Interpretive Summary: Procyanidins are compounds that not only protect plants from abiotic stresses, such as drought, and biotic stresses, such as pathogens and insects, but have a variety of health benefits to humans and animals. However, true understanding of how procyanidins provide such benefits can only be understood by examining molecular structures of these compounds. Thus, Nuclear Magnetic Resonance and modeling studies were utilized to derive structures of three procyanidins, B1, B2, and C1. This information can now be utilized in modeling programs to examine interaction with other molecules to show how procyanidins provide benefits to a large variety of organisms.
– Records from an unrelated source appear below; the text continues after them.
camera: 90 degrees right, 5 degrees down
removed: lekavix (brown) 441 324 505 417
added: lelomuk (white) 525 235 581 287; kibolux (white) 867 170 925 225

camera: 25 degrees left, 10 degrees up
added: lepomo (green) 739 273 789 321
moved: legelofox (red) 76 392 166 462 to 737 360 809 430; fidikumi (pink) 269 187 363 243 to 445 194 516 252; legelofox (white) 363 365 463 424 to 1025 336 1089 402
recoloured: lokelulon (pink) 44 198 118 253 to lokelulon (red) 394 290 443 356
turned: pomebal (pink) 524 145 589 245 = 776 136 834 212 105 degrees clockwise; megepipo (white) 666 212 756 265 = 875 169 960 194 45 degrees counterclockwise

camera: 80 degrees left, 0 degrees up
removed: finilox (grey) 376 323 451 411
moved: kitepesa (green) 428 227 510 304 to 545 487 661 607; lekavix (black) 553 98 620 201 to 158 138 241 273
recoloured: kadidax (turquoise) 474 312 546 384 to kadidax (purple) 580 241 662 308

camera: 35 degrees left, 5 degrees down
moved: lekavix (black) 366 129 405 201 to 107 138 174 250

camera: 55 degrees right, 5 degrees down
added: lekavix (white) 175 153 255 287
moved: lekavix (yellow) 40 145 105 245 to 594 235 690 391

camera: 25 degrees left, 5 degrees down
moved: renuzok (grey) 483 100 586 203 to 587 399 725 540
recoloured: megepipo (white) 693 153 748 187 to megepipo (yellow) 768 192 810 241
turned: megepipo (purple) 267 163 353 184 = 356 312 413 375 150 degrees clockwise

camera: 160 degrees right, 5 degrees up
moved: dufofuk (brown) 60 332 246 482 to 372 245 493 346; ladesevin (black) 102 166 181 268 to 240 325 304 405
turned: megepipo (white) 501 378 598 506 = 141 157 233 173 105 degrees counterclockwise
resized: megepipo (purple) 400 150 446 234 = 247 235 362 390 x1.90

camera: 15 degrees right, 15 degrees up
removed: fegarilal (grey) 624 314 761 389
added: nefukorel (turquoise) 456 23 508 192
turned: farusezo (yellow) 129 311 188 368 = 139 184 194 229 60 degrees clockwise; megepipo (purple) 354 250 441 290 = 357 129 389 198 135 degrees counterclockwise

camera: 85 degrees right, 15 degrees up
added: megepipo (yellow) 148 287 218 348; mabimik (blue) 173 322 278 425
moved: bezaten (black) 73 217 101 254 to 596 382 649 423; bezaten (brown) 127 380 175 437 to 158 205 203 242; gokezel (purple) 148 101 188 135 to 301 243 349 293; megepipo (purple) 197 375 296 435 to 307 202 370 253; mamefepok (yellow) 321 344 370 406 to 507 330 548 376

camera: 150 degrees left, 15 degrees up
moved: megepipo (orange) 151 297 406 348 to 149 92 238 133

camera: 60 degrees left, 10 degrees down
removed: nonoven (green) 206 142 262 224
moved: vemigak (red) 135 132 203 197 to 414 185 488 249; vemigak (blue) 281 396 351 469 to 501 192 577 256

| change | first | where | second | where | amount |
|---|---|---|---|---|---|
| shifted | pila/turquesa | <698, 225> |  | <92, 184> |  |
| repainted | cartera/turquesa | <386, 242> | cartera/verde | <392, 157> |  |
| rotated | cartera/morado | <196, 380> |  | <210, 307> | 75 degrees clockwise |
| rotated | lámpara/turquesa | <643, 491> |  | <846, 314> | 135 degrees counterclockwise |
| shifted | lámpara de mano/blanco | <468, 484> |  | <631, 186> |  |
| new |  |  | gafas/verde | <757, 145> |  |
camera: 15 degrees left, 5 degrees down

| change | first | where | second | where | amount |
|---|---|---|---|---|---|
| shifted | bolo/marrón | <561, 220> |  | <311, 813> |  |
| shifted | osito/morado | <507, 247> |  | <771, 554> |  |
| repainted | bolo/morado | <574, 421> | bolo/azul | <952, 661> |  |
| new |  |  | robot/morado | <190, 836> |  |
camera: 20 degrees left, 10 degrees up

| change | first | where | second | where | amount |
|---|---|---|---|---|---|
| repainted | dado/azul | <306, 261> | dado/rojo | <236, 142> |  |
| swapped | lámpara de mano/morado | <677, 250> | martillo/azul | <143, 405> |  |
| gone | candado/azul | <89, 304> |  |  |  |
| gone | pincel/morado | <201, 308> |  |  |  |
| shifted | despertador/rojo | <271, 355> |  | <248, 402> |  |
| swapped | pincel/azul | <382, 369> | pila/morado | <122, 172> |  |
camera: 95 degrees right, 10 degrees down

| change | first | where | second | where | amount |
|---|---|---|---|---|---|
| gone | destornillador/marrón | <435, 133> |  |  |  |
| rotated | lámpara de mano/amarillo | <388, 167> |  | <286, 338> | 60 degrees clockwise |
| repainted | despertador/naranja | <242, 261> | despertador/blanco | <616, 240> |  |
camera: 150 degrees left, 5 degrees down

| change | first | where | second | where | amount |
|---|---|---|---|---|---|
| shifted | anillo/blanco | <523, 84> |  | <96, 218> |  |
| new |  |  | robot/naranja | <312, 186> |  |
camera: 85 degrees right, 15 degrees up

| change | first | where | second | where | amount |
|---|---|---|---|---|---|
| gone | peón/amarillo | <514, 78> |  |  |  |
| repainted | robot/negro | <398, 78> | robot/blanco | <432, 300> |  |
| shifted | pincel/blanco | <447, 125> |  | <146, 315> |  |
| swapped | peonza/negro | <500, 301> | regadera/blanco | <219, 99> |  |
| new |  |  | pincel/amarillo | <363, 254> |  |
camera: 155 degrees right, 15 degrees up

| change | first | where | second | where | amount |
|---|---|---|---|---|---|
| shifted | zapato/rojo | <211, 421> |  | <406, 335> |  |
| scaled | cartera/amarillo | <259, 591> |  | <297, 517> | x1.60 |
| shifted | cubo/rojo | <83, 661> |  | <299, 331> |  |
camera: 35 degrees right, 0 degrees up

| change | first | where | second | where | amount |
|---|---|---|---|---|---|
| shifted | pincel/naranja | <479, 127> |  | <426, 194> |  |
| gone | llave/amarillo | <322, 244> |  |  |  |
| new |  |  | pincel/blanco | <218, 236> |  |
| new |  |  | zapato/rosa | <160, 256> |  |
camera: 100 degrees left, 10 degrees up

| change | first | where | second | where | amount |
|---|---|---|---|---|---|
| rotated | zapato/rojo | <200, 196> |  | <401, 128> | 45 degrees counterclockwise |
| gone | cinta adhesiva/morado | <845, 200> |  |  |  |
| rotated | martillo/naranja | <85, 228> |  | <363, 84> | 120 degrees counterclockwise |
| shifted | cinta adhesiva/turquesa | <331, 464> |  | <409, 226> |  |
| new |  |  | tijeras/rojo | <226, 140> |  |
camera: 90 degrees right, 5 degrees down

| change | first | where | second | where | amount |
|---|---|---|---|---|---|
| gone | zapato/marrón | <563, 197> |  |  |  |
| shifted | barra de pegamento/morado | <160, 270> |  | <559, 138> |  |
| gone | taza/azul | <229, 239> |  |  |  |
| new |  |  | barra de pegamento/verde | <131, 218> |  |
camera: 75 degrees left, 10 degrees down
Technical Abstract: Procyanidins are polyphenols associated with a variety of benefits to the health of both plants and animals. Procyanidins provide increased defense against microbes, act as strong antioxidants, and may decrease the incidence of cancer. Key to understanding how procyanidins function requires understanding of molecular structure in aqueous solution. However, comprehensive studies examining the structures of procyanidins in solution are lacking. Therefore, studies were undertaken using NMR spectroscopy coupled with theoretical calculations and mathematical model fitting to derive solution structures (configuration and conformation) of three common procyanidins: procyanidin B1, B2, and C1. The analysis revealed that the R-/S- naming convention for these compounds may not be as appropriate as using minus (M-)/plus (P-). The (M)-atrop conformation dominated all inter-flavanol linkages in procyanidin B1, B2, and C1. These findings were consistent with existing structural studies, and will further allow future studies examining molecular interactions of procyanidins with different compounds to proceed.